Kalau begini terus kapan Indonesia mampu bangkit dari keterpurukan multi dimensi? "Jadi, kalau bangsa ini mau terlepas dari berbagai lilitan itu maka mulailah dari memelihara dan menjaga kebersamaan," saran Mengko yang juga menjadi dosen di Institut Teknologi Bandung (ITB).

Kata-kata itu memang tampak sepele dan ringan. Namun, sangat bertele-tele dan berat untuk mewujudkannya. Betapa tidak, hampir setiap kebijakan yang diambil pemerintah -- betapapun bagus isinya --selalu disertai dengan aneka protes.

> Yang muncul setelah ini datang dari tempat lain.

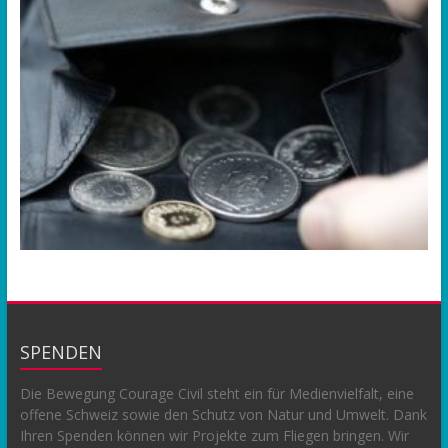
SPENDEN
Die Bewegung Courage Civil steht ein für Medienvielfalt, eine
offene Schweiz sowie den Schutz von Natur und Umwelt. Dank
Ihren Spenden können wir Projekte zum Fliegen bringen. Wir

Cercaan dan makian bertebaran di mana-mana. Bahkan, terkadang sikap anarkis pun dipertontonkan oleh sekelompok warga untuk memprotes kebijakan tersebut.

Pemerintah kota dan daerah pun sama saja. Sebelum kebijakan diterapkan, tidak dilandasi oleh pemikiran yang kuat dan matang. Banyak pemikir-pemikir andal dari berbagai disiplin ilmu tak dilibatkan.

Kondisi itu diperparah lagi dengan tak ada sosialisasi dan komunikasi yang intensif antara pejabat dan warganya. Di tingkat aparat pelaksana pun tak jauh beda. Mereka bersikap harga mati, tinggal menjalankan perintah atasannya.

Semua fenomena itu pada akhirnya harus ditebus dengan sangat mahal. Bangunan dan peralatan TPA yang dibangun susah payah dengan duit rakyat yang kian melarat tiba-tiba hancur seketika oleh emosi sesaat.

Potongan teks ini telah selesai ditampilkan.